Collection entries:
/---

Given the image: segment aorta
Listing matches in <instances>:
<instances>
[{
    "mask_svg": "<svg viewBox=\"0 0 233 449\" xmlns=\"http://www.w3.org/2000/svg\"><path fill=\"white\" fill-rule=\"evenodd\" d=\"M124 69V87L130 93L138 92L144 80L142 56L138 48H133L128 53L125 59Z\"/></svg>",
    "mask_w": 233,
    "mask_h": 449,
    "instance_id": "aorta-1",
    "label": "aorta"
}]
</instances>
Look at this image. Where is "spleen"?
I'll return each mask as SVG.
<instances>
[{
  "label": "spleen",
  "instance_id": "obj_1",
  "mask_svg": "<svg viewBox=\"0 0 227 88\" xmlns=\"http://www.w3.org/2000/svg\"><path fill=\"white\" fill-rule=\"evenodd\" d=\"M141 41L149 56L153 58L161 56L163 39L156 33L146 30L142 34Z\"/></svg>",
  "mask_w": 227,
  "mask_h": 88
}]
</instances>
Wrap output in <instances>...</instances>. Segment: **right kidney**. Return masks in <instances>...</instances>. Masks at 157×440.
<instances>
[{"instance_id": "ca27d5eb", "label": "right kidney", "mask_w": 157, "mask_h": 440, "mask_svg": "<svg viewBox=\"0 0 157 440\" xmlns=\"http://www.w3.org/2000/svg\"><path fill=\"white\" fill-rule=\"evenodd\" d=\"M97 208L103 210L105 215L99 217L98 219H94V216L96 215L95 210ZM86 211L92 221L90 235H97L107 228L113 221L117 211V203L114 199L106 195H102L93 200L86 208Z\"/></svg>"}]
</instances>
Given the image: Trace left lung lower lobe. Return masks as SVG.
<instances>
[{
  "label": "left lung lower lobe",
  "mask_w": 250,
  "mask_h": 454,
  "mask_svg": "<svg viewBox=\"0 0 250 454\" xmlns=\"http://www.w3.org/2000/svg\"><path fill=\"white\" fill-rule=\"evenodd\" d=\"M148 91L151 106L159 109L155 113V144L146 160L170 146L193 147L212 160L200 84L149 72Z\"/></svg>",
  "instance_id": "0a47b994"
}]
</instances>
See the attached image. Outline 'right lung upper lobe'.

\---

▶ **WORK TO COMPLETE**: Reproduce every line of the collection entries above word for word, keeping each character as it stands.

▶ **THE COMPLETED TASK**:
Given the image: segment aorta
Listing matches in <instances>:
<instances>
[{
    "mask_svg": "<svg viewBox=\"0 0 233 449\" xmlns=\"http://www.w3.org/2000/svg\"><path fill=\"white\" fill-rule=\"evenodd\" d=\"M124 69V87L130 93L138 92L144 80L142 56L138 48H133L128 53L125 59Z\"/></svg>",
    "mask_w": 233,
    "mask_h": 449,
    "instance_id": "aorta-1",
    "label": "aorta"
}]
</instances>
Look at this image. Where is "spleen"?
I'll return each mask as SVG.
<instances>
[{
  "label": "spleen",
  "instance_id": "obj_1",
  "mask_svg": "<svg viewBox=\"0 0 227 88\" xmlns=\"http://www.w3.org/2000/svg\"><path fill=\"white\" fill-rule=\"evenodd\" d=\"M141 41L149 56L153 58L161 56L163 39L156 33L146 30L142 34Z\"/></svg>",
  "mask_w": 227,
  "mask_h": 88
}]
</instances>
Wrap output in <instances>...</instances>. Segment: **right kidney**. Return masks in <instances>...</instances>. Masks at 157×440.
<instances>
[{"instance_id": "ca27d5eb", "label": "right kidney", "mask_w": 157, "mask_h": 440, "mask_svg": "<svg viewBox=\"0 0 157 440\" xmlns=\"http://www.w3.org/2000/svg\"><path fill=\"white\" fill-rule=\"evenodd\" d=\"M97 208L103 210L105 215L99 217L98 219H94V216L96 215L95 210ZM86 211L92 221L90 235H97L107 228L113 221L117 211V203L114 199L106 195H102L93 200L86 208Z\"/></svg>"}]
</instances>
Given the image: Trace left lung lower lobe. Return masks as SVG.
<instances>
[{
  "label": "left lung lower lobe",
  "mask_w": 250,
  "mask_h": 454,
  "mask_svg": "<svg viewBox=\"0 0 250 454\" xmlns=\"http://www.w3.org/2000/svg\"><path fill=\"white\" fill-rule=\"evenodd\" d=\"M148 91L151 106L159 109L155 113V144L146 160L170 146L193 147L212 160L200 84L149 72Z\"/></svg>",
  "instance_id": "0a47b994"
}]
</instances>
See the attached image. Outline 'right lung upper lobe'.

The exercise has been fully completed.